>>>

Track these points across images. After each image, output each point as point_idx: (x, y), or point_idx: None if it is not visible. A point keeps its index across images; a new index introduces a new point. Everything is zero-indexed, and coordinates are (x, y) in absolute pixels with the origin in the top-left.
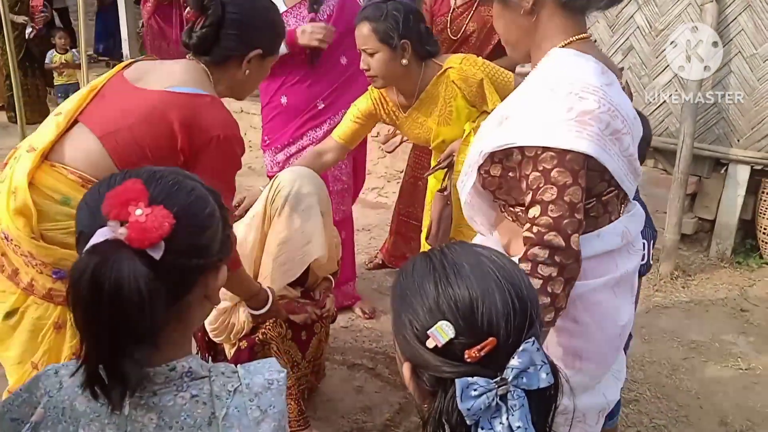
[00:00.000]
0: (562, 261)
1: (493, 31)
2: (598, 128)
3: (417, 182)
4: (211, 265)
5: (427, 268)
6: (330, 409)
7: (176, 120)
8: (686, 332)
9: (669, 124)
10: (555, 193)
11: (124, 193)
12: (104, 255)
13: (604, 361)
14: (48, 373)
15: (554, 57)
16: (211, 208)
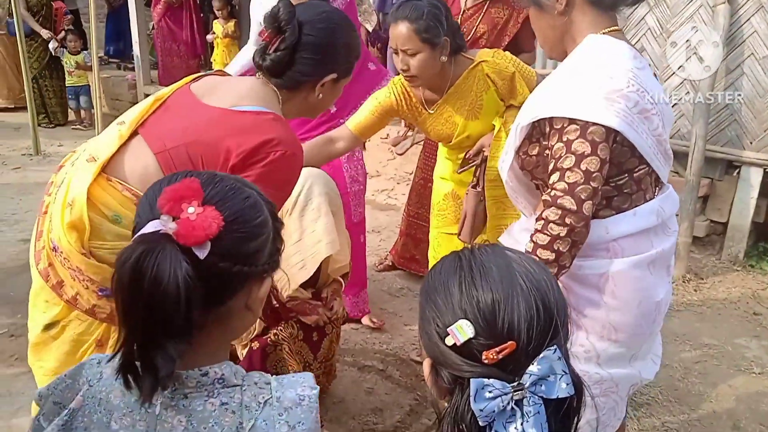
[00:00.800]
0: (571, 223)
1: (503, 33)
2: (626, 105)
3: (427, 184)
4: (255, 275)
5: (454, 267)
6: (341, 411)
7: (231, 141)
8: (698, 335)
9: (681, 126)
10: (573, 161)
11: (181, 190)
12: (150, 245)
13: (640, 333)
14: (92, 362)
15: (589, 41)
16: (264, 218)
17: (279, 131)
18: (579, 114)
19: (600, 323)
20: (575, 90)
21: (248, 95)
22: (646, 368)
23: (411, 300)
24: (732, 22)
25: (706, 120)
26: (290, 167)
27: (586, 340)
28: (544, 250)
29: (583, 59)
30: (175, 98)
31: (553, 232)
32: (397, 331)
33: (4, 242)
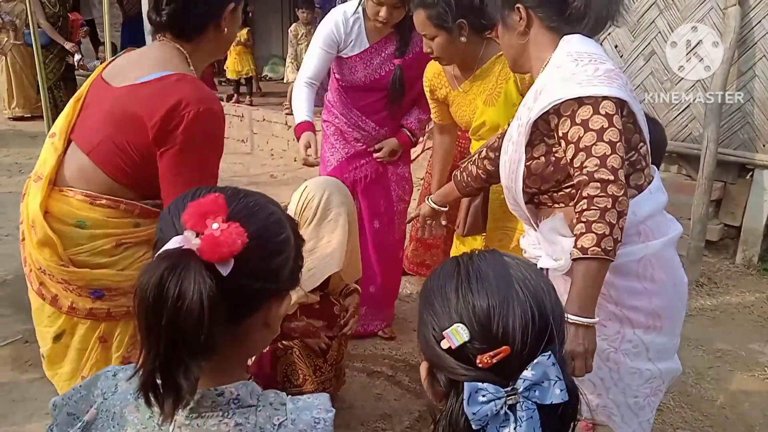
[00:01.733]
0: (614, 193)
1: None
2: (624, 81)
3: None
4: (276, 293)
5: (452, 272)
6: (350, 417)
7: (143, 113)
8: (711, 340)
9: (692, 129)
10: (595, 136)
11: (205, 205)
12: (174, 262)
13: (678, 316)
14: (107, 374)
15: (568, 40)
16: (287, 235)
17: (184, 91)
18: (587, 92)
19: (644, 313)
20: (575, 76)
21: (151, 64)
22: (677, 361)
23: None
24: (743, 25)
25: (718, 123)
26: (209, 123)
27: (634, 335)
28: (597, 224)
29: (570, 54)
30: (91, 93)
31: (600, 204)
32: (406, 336)
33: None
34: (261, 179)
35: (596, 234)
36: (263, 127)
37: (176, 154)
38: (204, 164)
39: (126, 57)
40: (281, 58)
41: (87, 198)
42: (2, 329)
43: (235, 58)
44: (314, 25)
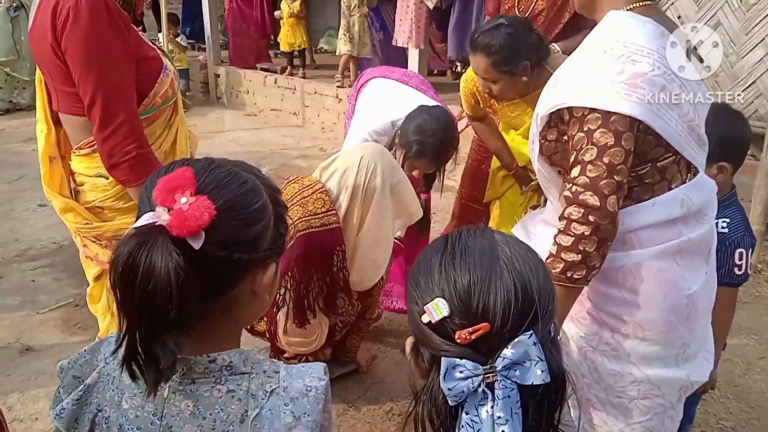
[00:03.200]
0: (596, 221)
1: (563, 10)
2: (650, 91)
3: (480, 166)
4: (258, 262)
5: (438, 248)
6: (379, 391)
7: (45, 38)
8: (765, 330)
9: (759, 106)
10: (595, 153)
11: (173, 180)
12: (143, 238)
13: (672, 330)
14: (110, 339)
15: (610, 19)
16: (262, 203)
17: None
18: (599, 103)
19: (624, 321)
20: (594, 76)
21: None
22: (697, 369)
23: None
24: None
25: None
26: (92, 10)
27: (612, 339)
28: (569, 253)
29: (603, 41)
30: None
31: (577, 231)
32: None
33: None
34: (311, 152)
35: (566, 261)
36: (315, 100)
37: (71, 56)
38: (103, 53)
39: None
40: (336, 30)
41: (88, 149)
42: (56, 292)
43: (288, 30)
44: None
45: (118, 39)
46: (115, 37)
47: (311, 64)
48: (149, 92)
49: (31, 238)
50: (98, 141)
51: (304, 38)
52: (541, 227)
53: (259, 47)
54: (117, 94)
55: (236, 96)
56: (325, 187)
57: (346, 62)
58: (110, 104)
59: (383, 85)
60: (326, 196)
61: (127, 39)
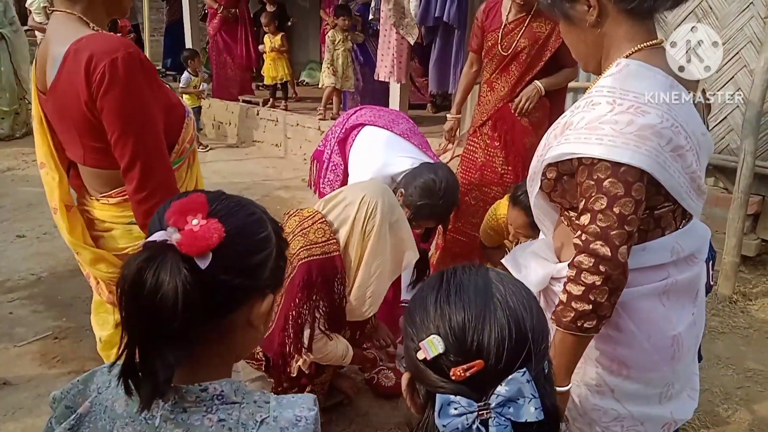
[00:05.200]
0: (606, 270)
1: (544, 48)
2: (658, 143)
3: (464, 198)
4: (257, 290)
5: (434, 284)
6: (364, 424)
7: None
8: (743, 360)
9: (730, 141)
10: (605, 203)
11: (187, 203)
12: (153, 253)
13: (656, 369)
14: (103, 370)
15: (620, 68)
16: (267, 234)
17: (87, 49)
18: (609, 154)
19: (607, 357)
20: (604, 126)
21: (53, 48)
22: (681, 407)
23: None
24: None
25: (756, 135)
26: (127, 73)
27: (596, 374)
28: (579, 303)
29: (613, 90)
30: (45, 109)
31: (587, 281)
32: None
33: (56, 248)
34: (293, 183)
35: (576, 311)
36: (297, 132)
37: (108, 116)
38: (141, 114)
39: (39, 54)
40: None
41: (120, 198)
42: (34, 325)
43: (270, 63)
44: (351, 32)
45: (152, 95)
46: (150, 93)
47: (293, 97)
48: (177, 140)
49: (8, 270)
50: (134, 201)
51: (286, 71)
52: (531, 260)
53: (243, 80)
54: (155, 155)
55: (218, 127)
56: (325, 218)
57: (329, 95)
58: (149, 167)
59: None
60: (326, 226)
61: (158, 92)
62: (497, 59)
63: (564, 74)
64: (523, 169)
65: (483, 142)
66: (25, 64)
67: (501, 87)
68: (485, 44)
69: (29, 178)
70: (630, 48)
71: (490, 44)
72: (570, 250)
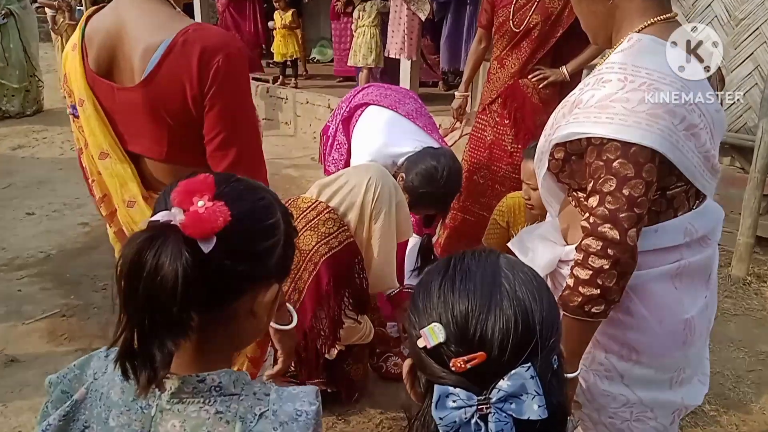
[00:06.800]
0: (615, 254)
1: (557, 24)
2: (671, 122)
3: (472, 177)
4: (261, 278)
5: (440, 269)
6: (369, 404)
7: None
8: (755, 342)
9: (747, 120)
10: (614, 184)
11: (194, 184)
12: (155, 234)
13: (668, 354)
14: (100, 354)
15: (632, 43)
16: (276, 221)
17: (199, 41)
18: (618, 133)
19: (617, 342)
20: (614, 104)
21: (145, 44)
22: (691, 393)
23: None
24: None
25: None
26: (239, 66)
27: (605, 359)
28: (587, 287)
29: (625, 66)
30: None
31: (596, 264)
32: None
33: (66, 225)
34: (302, 162)
35: (584, 296)
36: (307, 110)
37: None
38: (249, 117)
39: (105, 35)
40: (329, 40)
41: None
42: (42, 302)
43: (280, 40)
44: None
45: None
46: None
47: (304, 74)
48: None
49: (18, 247)
50: None
51: (297, 48)
52: (538, 243)
53: (252, 57)
54: (256, 163)
55: None
56: (330, 206)
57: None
58: (250, 171)
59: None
60: (334, 214)
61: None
62: (508, 35)
63: (592, 50)
64: None
65: (492, 120)
66: (34, 41)
67: (512, 64)
68: (495, 20)
69: (40, 156)
70: (642, 22)
71: (501, 20)
72: (576, 232)
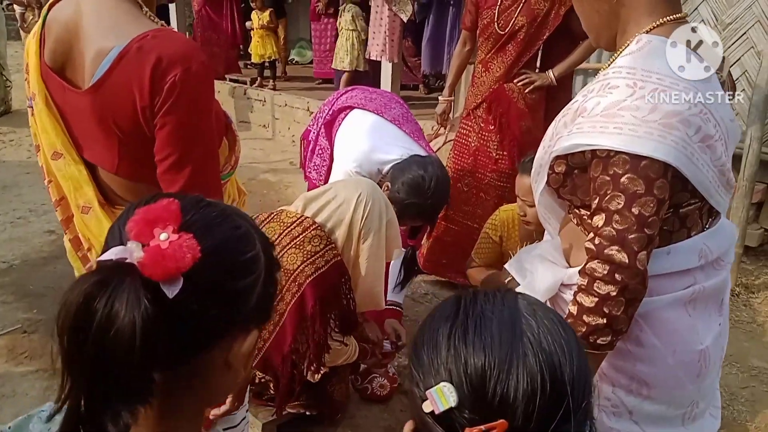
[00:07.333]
0: (623, 279)
1: (543, 27)
2: (685, 133)
3: (456, 184)
4: (238, 324)
5: (448, 314)
6: (351, 427)
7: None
8: (747, 356)
9: None
10: (622, 202)
11: (155, 211)
12: (106, 276)
13: (681, 388)
14: (40, 415)
15: (641, 45)
16: (255, 255)
17: (155, 50)
18: (629, 146)
19: (625, 375)
20: (623, 113)
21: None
22: (704, 428)
23: None
24: None
25: (763, 120)
26: (200, 83)
27: (612, 394)
28: (592, 316)
29: (632, 70)
30: (58, 97)
31: (602, 291)
32: None
33: (31, 233)
34: (281, 166)
35: (588, 325)
36: (285, 113)
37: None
38: (205, 139)
39: (63, 28)
40: (308, 42)
41: None
42: (2, 317)
43: (257, 41)
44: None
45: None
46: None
47: (283, 76)
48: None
49: None
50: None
51: (275, 49)
52: (538, 264)
53: (229, 58)
54: (211, 187)
55: None
56: (316, 222)
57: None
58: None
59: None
60: (321, 231)
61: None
62: (493, 38)
63: (580, 52)
64: (519, 154)
65: (477, 126)
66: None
67: (497, 67)
68: (480, 22)
69: (6, 159)
70: (651, 22)
71: (486, 22)
72: (580, 253)
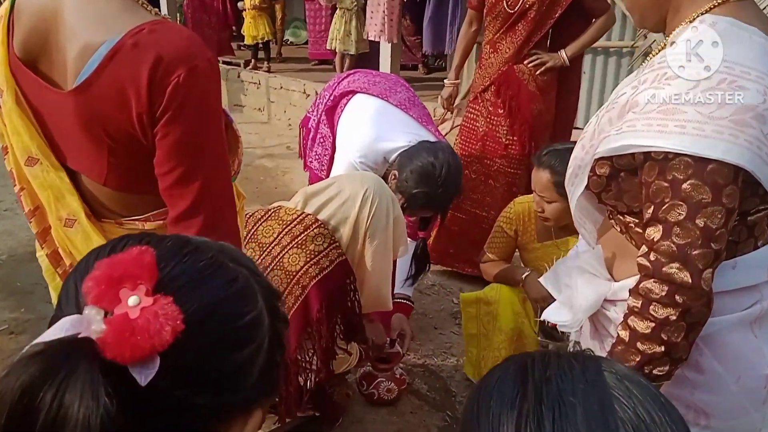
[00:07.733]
0: (685, 302)
1: (555, 4)
2: (760, 131)
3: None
4: (236, 408)
5: (514, 393)
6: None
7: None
8: None
9: None
10: (684, 212)
11: (121, 265)
12: (54, 362)
13: (744, 417)
14: None
15: (704, 27)
16: (256, 316)
17: (154, 47)
18: (694, 147)
19: (682, 404)
20: (686, 108)
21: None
22: None
23: (443, 299)
24: None
25: None
26: (209, 82)
27: None
28: (647, 343)
29: (694, 56)
30: (34, 97)
31: (659, 315)
32: (426, 335)
33: (18, 226)
34: (277, 151)
35: (643, 354)
36: (281, 96)
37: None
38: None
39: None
40: (303, 21)
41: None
42: None
43: (250, 21)
44: None
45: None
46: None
47: (278, 57)
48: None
49: None
50: None
51: (268, 30)
52: (577, 277)
53: (221, 39)
54: (225, 199)
55: None
56: (319, 219)
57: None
58: (218, 215)
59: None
60: (324, 229)
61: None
62: (502, 17)
63: (594, 31)
64: (530, 139)
65: (485, 110)
66: None
67: (506, 48)
68: (488, 0)
69: None
70: (710, 1)
71: (494, 0)
72: (626, 264)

<<<

Problem to work on: From the top of the listing above, repeat each line exactly until you reach the line containing "33: (4, 242)", and repeat that one too. Leave the pictures out.

Your response:
Track these points across images. After each image, output each point as point_idx: (x, y), or point_idx: None if it is not visible. A point keeps its index across images; a new index introduces a new point. Everything is zero-indexed, and coordinates are (x, y) in absolute pixels with the origin in the top-left.
[00:00.000]
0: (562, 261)
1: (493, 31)
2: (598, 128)
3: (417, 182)
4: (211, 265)
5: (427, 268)
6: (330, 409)
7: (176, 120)
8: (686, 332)
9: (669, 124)
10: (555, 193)
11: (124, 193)
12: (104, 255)
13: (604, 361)
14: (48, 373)
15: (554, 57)
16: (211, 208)
[00:00.800]
0: (571, 223)
1: (503, 33)
2: (626, 105)
3: (427, 184)
4: (255, 275)
5: (454, 267)
6: (341, 411)
7: (231, 141)
8: (698, 335)
9: (681, 126)
10: (573, 161)
11: (181, 190)
12: (150, 245)
13: (640, 333)
14: (92, 362)
15: (589, 41)
16: (264, 218)
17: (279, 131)
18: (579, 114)
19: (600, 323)
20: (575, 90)
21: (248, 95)
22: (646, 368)
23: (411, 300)
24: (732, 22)
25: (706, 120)
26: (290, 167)
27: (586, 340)
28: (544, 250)
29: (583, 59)
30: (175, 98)
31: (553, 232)
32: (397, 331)
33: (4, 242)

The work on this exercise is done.